[Dataset excerpt]
* Start *

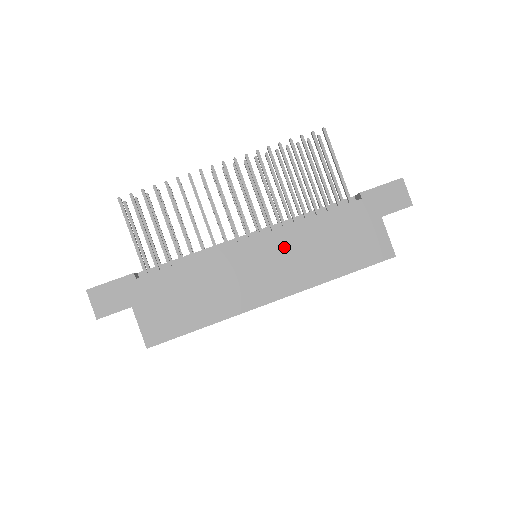
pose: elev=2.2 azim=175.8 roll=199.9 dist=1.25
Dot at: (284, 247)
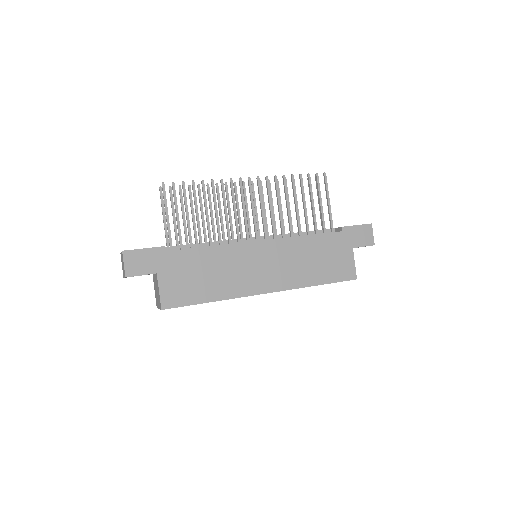
Dot at: (282, 253)
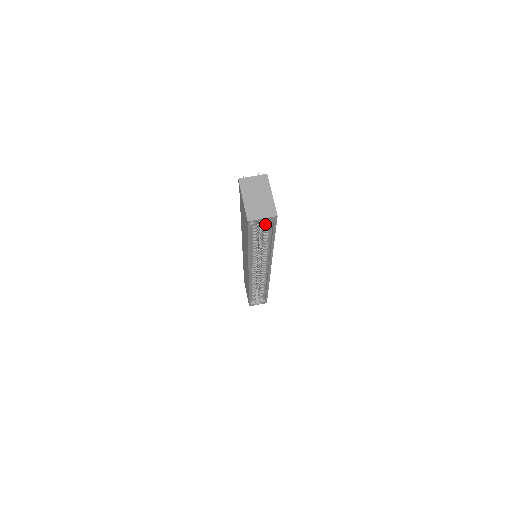
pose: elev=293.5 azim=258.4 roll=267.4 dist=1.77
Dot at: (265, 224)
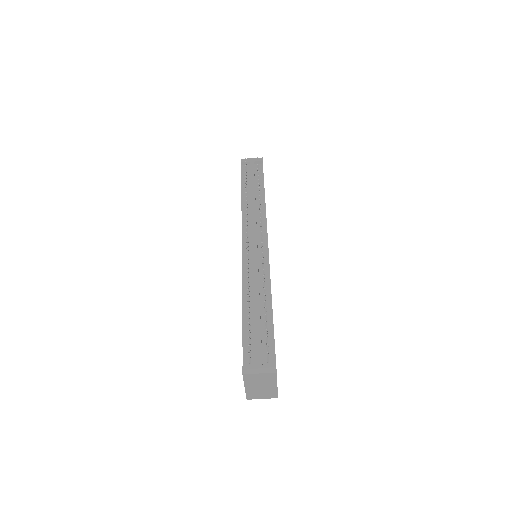
Dot at: occluded
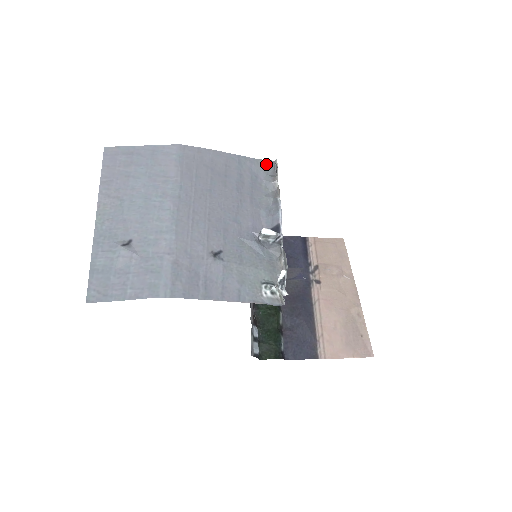
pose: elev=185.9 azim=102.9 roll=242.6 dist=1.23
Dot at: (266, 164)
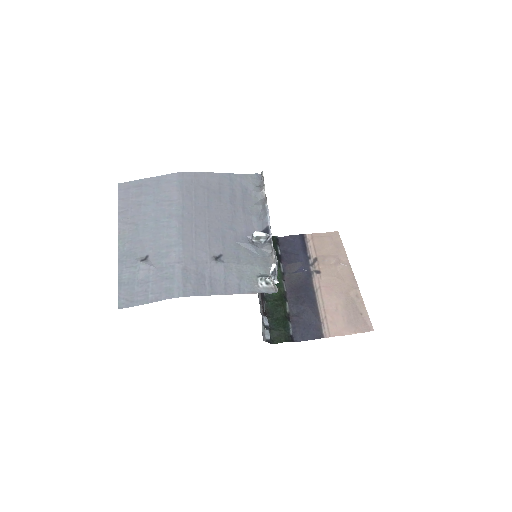
Dot at: (254, 177)
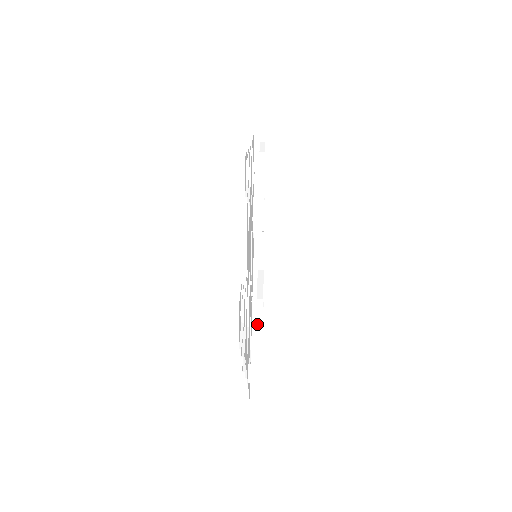
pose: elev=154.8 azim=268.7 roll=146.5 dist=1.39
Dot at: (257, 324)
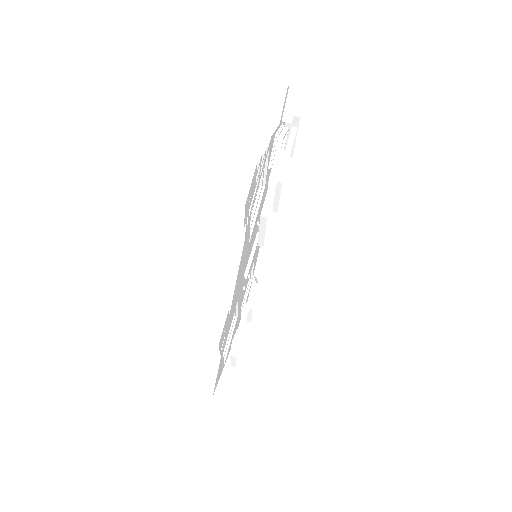
Dot at: (231, 360)
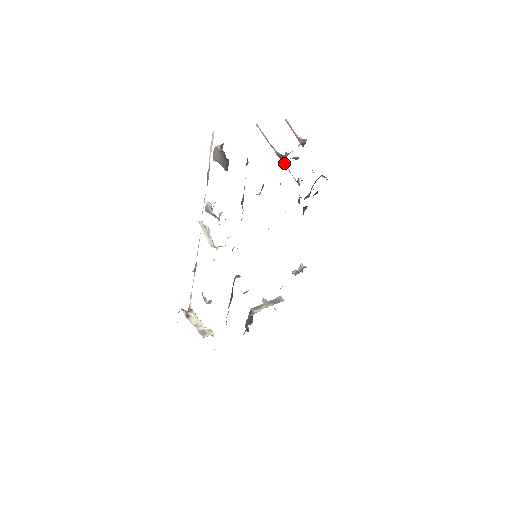
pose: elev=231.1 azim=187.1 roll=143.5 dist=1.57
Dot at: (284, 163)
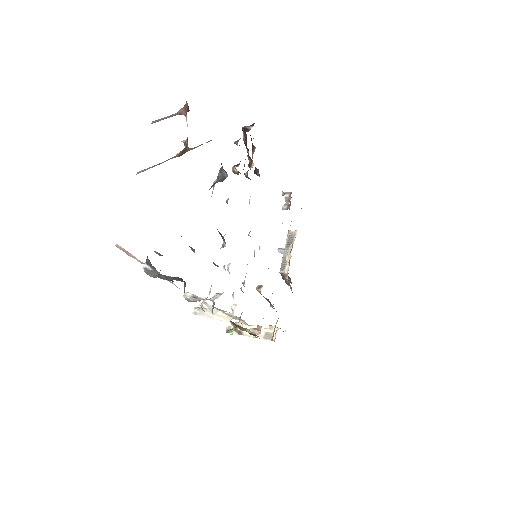
Dot at: occluded
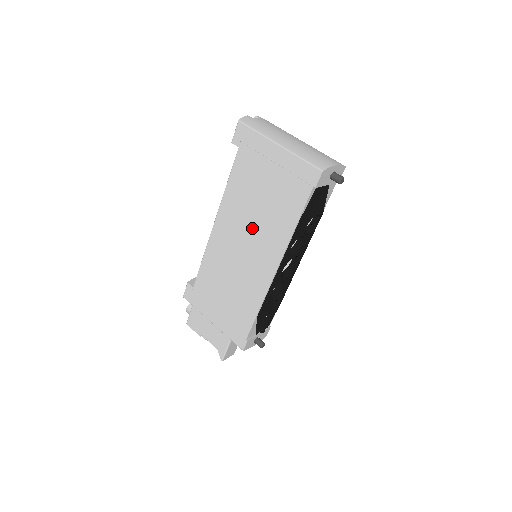
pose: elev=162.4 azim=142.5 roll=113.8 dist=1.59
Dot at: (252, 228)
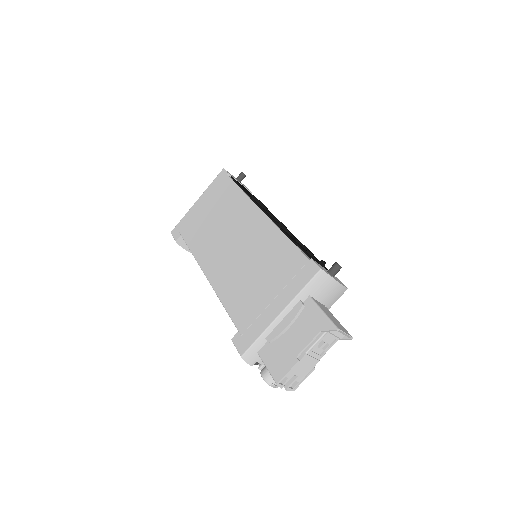
Dot at: (225, 231)
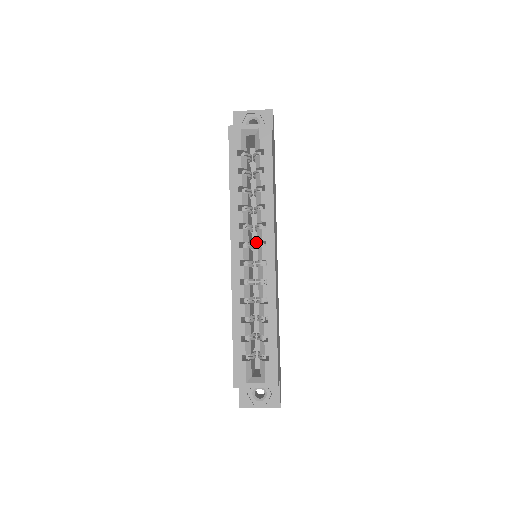
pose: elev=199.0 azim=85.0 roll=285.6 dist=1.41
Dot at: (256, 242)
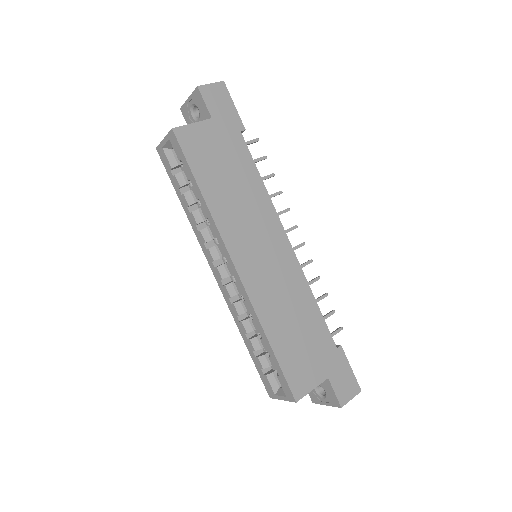
Dot at: occluded
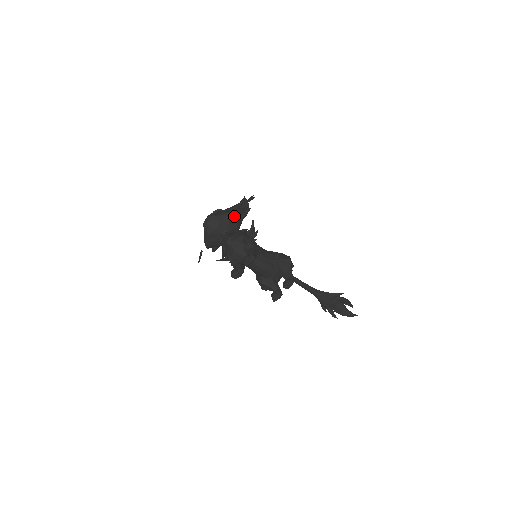
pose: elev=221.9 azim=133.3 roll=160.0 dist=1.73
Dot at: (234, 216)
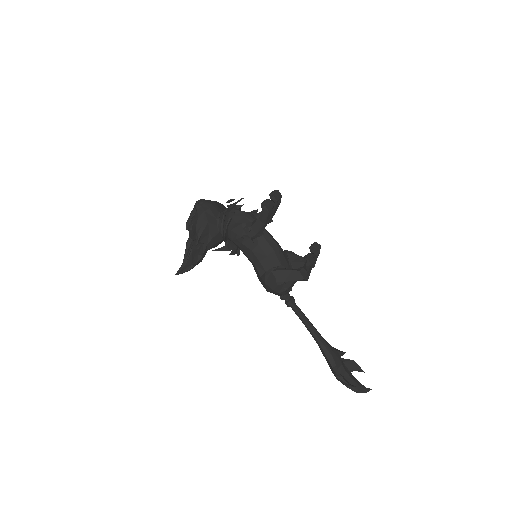
Dot at: (225, 207)
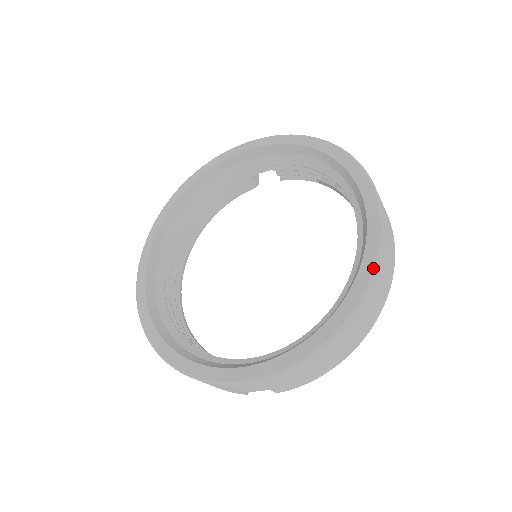
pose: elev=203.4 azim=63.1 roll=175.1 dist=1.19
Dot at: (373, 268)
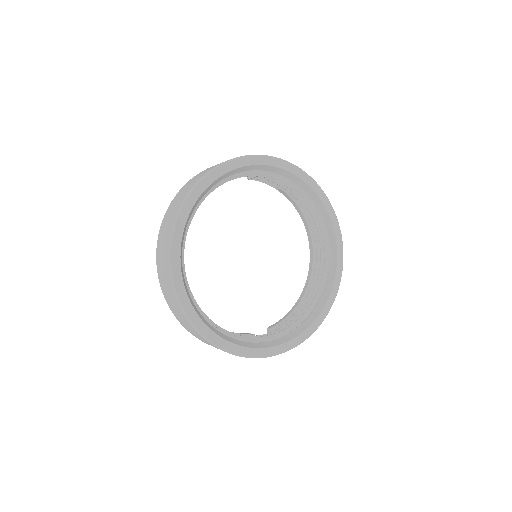
Dot at: (341, 276)
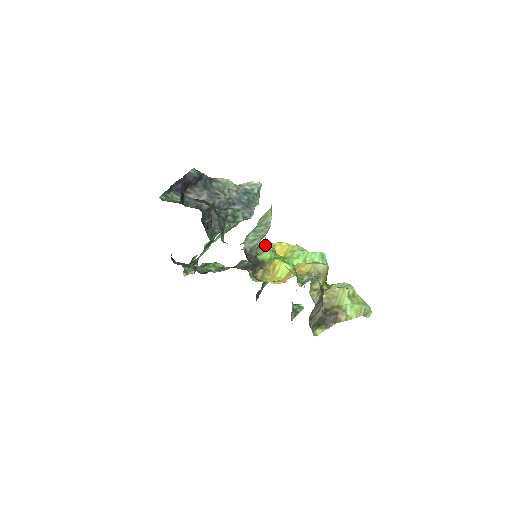
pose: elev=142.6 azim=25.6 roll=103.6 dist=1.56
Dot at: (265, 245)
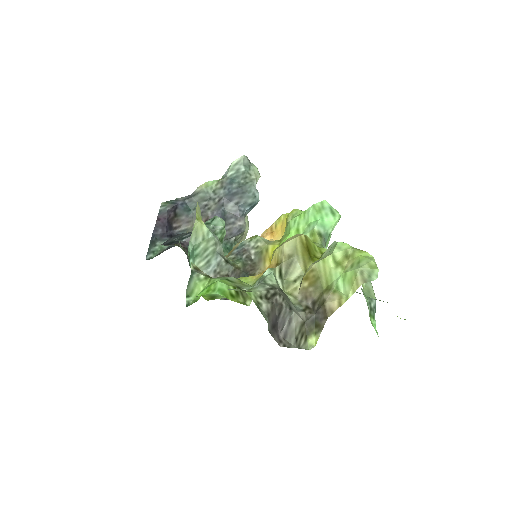
Dot at: (193, 278)
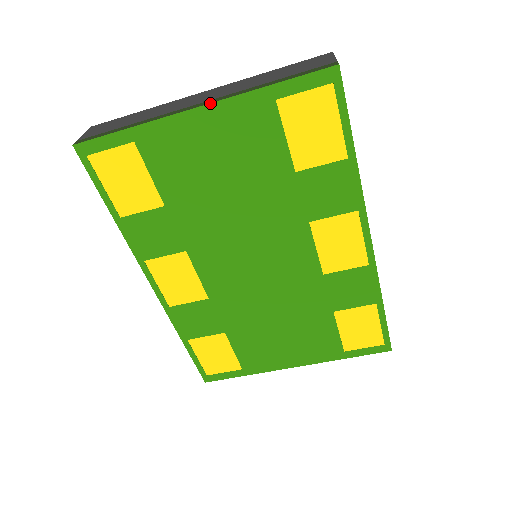
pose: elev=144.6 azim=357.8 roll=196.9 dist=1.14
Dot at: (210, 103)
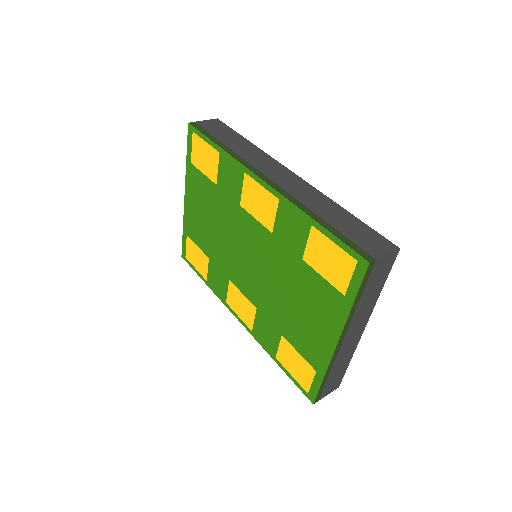
Dot at: (185, 190)
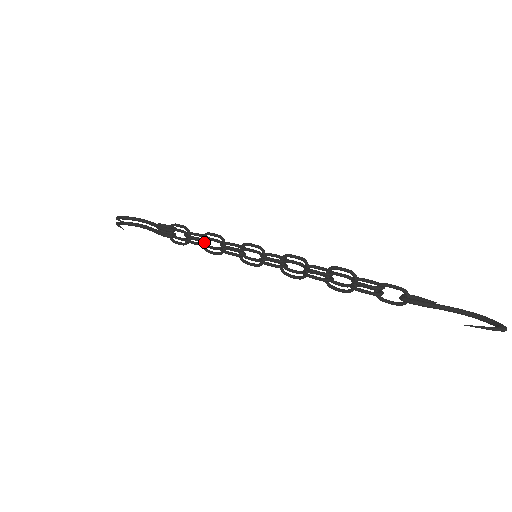
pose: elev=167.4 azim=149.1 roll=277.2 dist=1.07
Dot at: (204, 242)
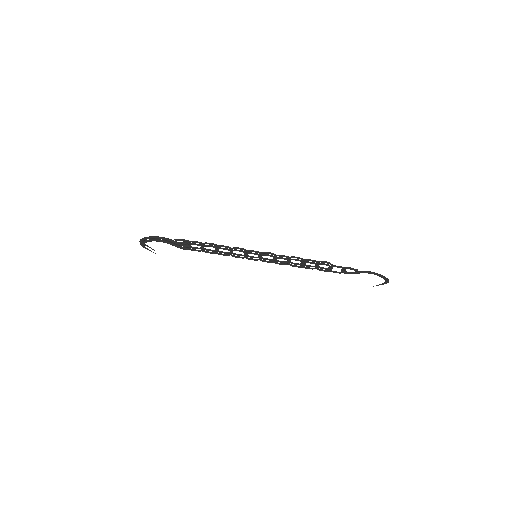
Dot at: (217, 250)
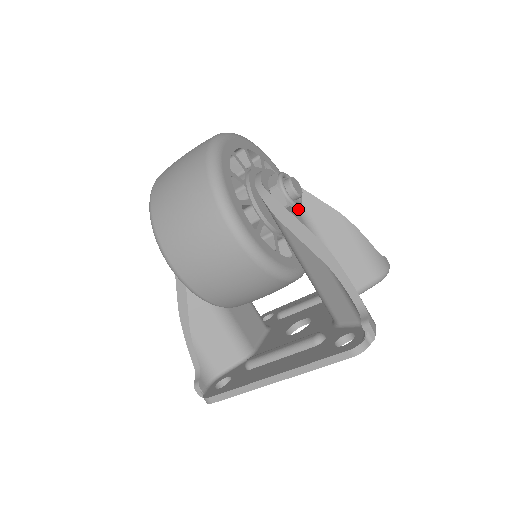
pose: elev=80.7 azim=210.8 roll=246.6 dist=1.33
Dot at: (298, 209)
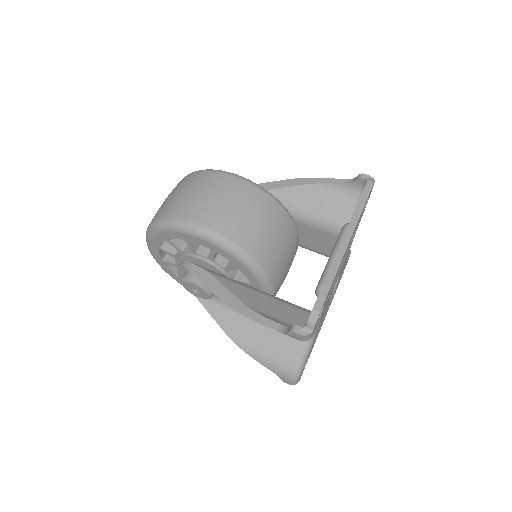
Dot at: occluded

* End *

> **WRITTEN EXERCISE**
Rewrite the records above, replacing every "pose" with "view" and leaving all else unchanged. Omit the pictures from your answer.

> **SOLUTION FOR THIS TASK**
view: elev=2.2 azim=175.8 roll=199.9 dist=1.25
Dot at: (284, 247)
Dot at: (282, 253)
view: elev=293.5 azim=258.4 roll=267.4 dist=1.77
Dot at: (265, 224)
Dot at: occluded
view: elev=185.9 azim=102.9 roll=242.6 dist=1.23
Dot at: (266, 164)
Dot at: (254, 177)
view: elev=154.8 azim=268.7 roll=146.5 dist=1.39
Dot at: (257, 324)
Dot at: (231, 360)
view: elev=231.1 azim=187.1 roll=143.5 dist=1.57
Dot at: (284, 163)
Dot at: occluded
view: elev=162.4 azim=142.5 roll=113.8 dist=1.59
Dot at: (252, 228)
Dot at: (225, 231)
view: elev=199.0 azim=85.0 roll=285.6 dist=1.41
Dot at: (256, 242)
Dot at: occluded
view: elev=221.9 azim=133.3 roll=160.0 dist=1.73
Dot at: (234, 216)
Dot at: (225, 207)
view: elev=203.4 azim=63.1 roll=175.1 dist=1.19
Dot at: (373, 268)
Dot at: (341, 276)
view: elev=142.6 azim=25.6 roll=103.6 dist=1.56
Dot at: (265, 245)
Dot at: (193, 278)
view: elev=144.6 azim=357.8 roll=196.9 dist=1.14
Dot at: (210, 103)
Dot at: (185, 190)
view: elev=167.4 azim=149.1 roll=277.2 dist=1.07
Dot at: (204, 242)
Dot at: (217, 250)
view: elev=80.7 azim=210.8 roll=246.6 dist=1.33
Dot at: (298, 209)
Dot at: occluded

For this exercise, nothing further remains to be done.